Records contained in a dataset:
-*-

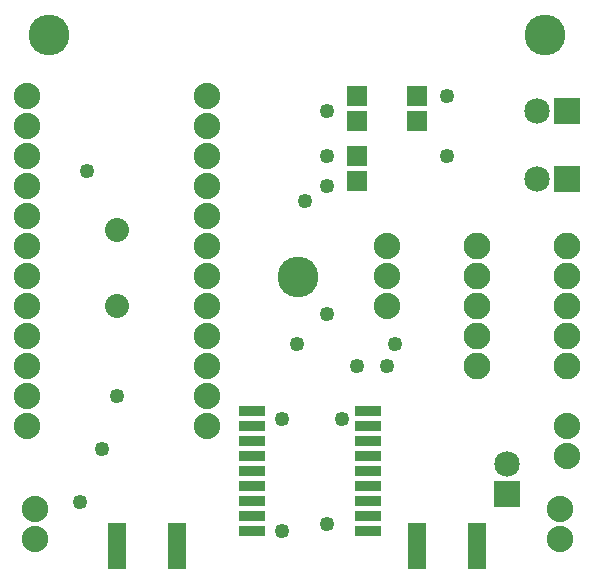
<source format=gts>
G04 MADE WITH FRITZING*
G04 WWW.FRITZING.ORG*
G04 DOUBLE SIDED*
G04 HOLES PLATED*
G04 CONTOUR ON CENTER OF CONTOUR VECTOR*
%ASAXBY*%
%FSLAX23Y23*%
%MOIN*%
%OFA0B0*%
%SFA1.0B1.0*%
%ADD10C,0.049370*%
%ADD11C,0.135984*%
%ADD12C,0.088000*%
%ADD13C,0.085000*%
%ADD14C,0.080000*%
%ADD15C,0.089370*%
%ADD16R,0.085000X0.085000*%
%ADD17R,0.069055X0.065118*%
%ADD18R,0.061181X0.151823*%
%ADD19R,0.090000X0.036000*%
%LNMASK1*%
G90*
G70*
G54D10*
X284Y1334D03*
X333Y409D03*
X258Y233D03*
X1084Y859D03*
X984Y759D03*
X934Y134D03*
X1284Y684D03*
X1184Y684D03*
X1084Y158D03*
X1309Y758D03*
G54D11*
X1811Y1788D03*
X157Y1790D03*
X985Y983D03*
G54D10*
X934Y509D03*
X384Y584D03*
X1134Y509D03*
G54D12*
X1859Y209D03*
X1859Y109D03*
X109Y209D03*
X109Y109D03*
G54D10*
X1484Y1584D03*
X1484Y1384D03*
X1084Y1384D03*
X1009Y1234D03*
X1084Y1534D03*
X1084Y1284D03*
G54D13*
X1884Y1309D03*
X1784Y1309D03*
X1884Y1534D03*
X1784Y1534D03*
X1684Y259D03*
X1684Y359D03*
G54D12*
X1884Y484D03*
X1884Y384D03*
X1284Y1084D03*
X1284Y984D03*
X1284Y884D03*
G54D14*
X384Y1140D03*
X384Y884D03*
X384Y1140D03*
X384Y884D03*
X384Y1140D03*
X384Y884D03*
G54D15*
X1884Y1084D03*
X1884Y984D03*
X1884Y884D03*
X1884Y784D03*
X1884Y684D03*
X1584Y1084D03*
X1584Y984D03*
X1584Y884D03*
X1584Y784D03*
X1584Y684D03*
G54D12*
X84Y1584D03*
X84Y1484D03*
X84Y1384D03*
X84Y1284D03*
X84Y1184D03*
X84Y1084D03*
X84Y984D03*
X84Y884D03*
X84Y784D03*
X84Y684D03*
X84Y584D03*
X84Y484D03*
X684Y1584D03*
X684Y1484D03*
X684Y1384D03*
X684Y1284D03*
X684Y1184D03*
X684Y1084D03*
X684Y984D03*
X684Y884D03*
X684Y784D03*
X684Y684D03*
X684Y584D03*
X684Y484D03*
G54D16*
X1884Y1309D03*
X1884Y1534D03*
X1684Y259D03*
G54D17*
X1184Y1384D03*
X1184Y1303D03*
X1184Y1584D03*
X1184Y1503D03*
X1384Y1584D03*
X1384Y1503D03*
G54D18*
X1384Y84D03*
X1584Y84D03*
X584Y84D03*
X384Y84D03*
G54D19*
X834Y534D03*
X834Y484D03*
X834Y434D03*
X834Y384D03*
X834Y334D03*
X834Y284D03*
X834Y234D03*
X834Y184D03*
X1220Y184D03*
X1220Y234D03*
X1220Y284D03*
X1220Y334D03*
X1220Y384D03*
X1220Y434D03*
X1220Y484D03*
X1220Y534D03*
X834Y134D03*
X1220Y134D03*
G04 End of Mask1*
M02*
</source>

-*-

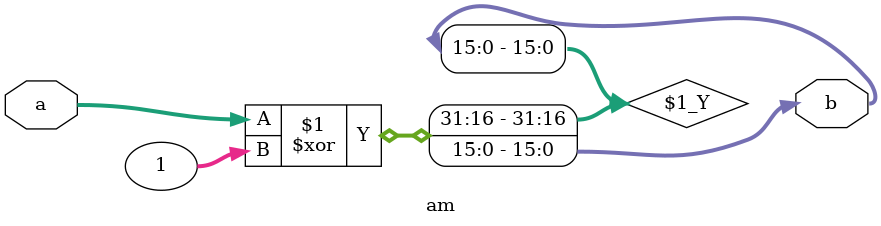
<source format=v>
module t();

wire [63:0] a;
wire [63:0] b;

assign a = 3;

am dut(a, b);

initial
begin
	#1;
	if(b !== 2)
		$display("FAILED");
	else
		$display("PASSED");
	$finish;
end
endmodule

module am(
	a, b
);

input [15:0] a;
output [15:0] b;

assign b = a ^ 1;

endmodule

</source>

-*-

From the entries above, select each line containing the string "FRITZING".

__Solved exercise__.
G04 MADE WITH FRITZING*
G04 WWW.FRITZING.ORG*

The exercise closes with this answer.